NEWS

Successful Home Rule Seminar for A level students

12 October 2012

Students tackle Home Rule at The Braid

Last week A-Level Students from across the Ballymena Borough attended a Home Rule seminar organised by Mid-Antrim Museum at the Braid. The seminar offered an opportunity for History students to tackle themes around the Home Rule Crisis with the help of academic experts.

Philip Orr, who was commissioned by the Museum to write New Perspectives: Politics Religion and Conflict in Mid-Antrim 1911-114, opened proceedings with excerpts from his successful play 1912, A hundred Years On and provided a local context, describing how momentous national events played out locally in Ballymena and surrounding area. Dr. Éamon Phoenix Senior Lecturer at Stranmillis College offered the participants a Nationalist perspective on the crisis, highlighting some influential characters within the pro-Home Rule movement. Dr. Johnston McMaster and Dr. Cathy Higgins from the Irish School of Ecumenics explored why so many Ulster Protestants were determined to resist Home Rule and examined some key themes within the Ulster Covenant itself.

The seminar was part of an initiative by the Museum, working in partnership with Ballymena Learning Together Partnership, supported by the North East Education and Library Board, to further good relations between post-primary schools in the area by exploring together their shared histories. The day’s proceedings were well received by both students and teachers who found the sessions to be very useful for their own programmes of study within the classroom.

A New Perspectives interactive e-learning website was also launched at the seminar. This on-line learning resource has been developed to support classroom teaching of the Home Rule period by focussing on the local story in Ballymena during the period of 1911-1914. The event was attended by the Mayor of Ballymena, Ald. P. J. McAvoy, local councillors and project funders.

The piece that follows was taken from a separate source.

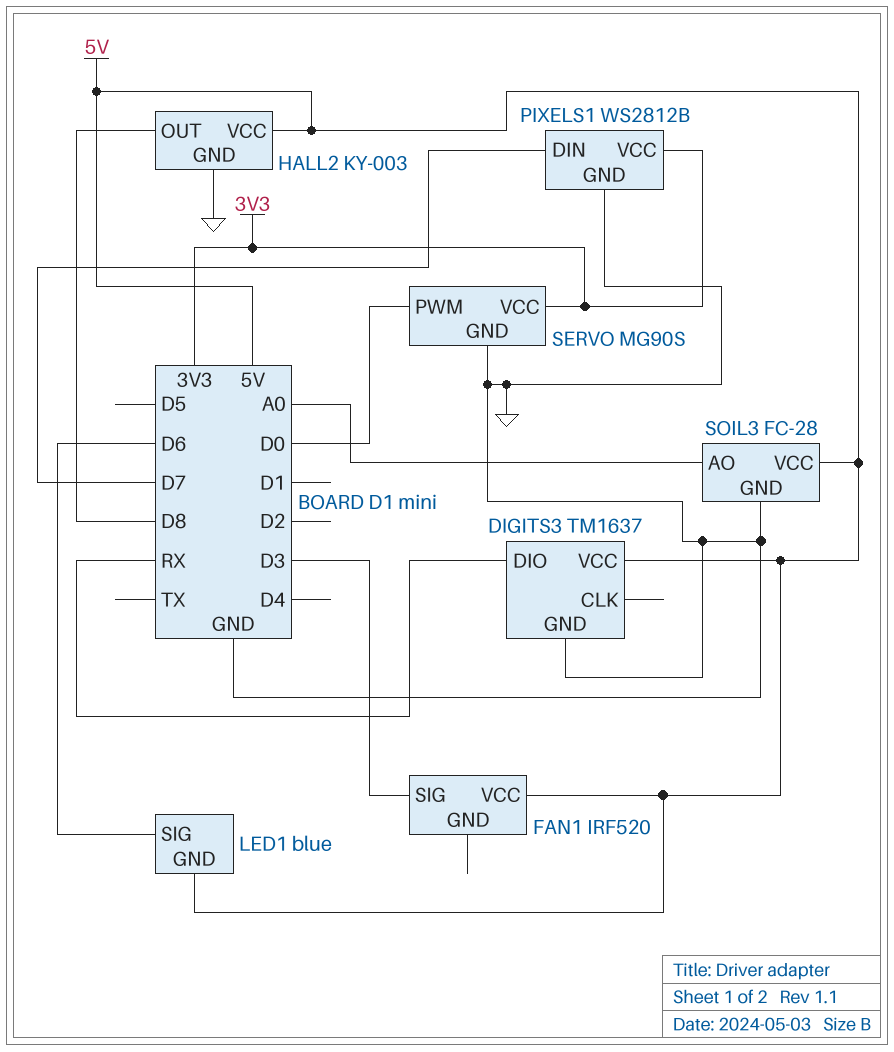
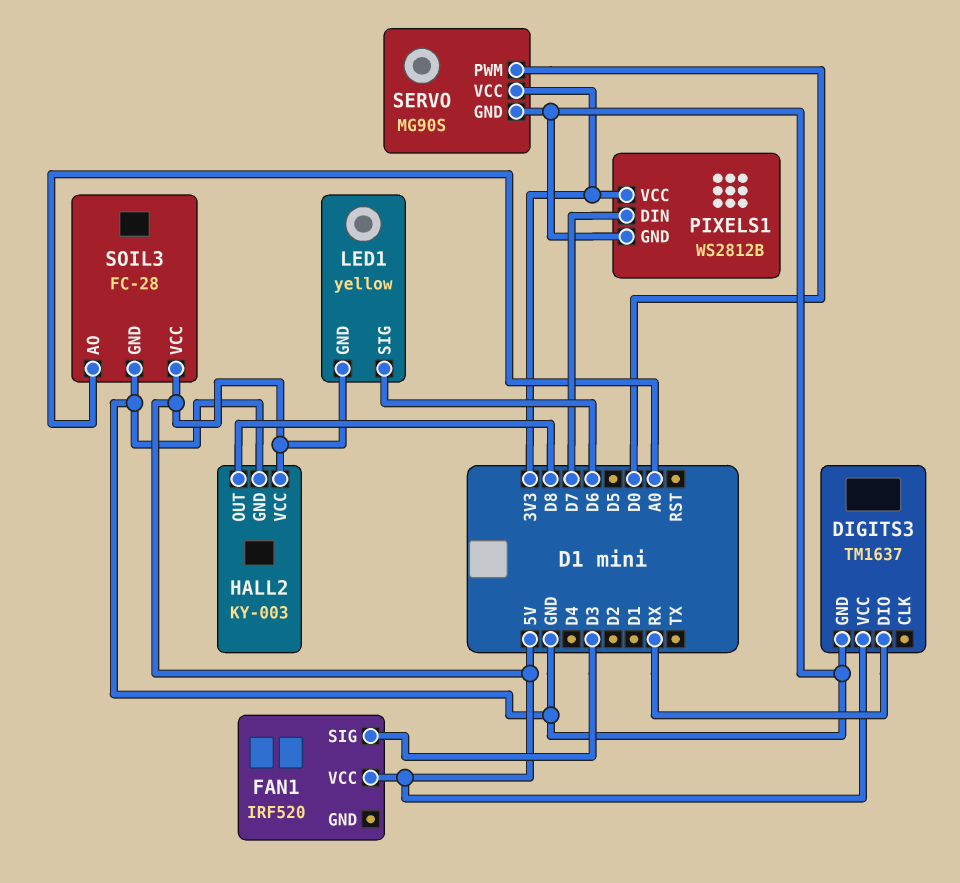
LED1: blue -> yellow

Michael Graham from the North Eastern Education Library Board said,

“At a time when we our young people are studying and appreciating a number of significant centenaries from our past, it is tremendous that the most modern technologies can be used to further bring to life the relevance and drama of these events. We would encourage schools to use this valuable resource in exploring the richness of our shared heritage from which all can learn.”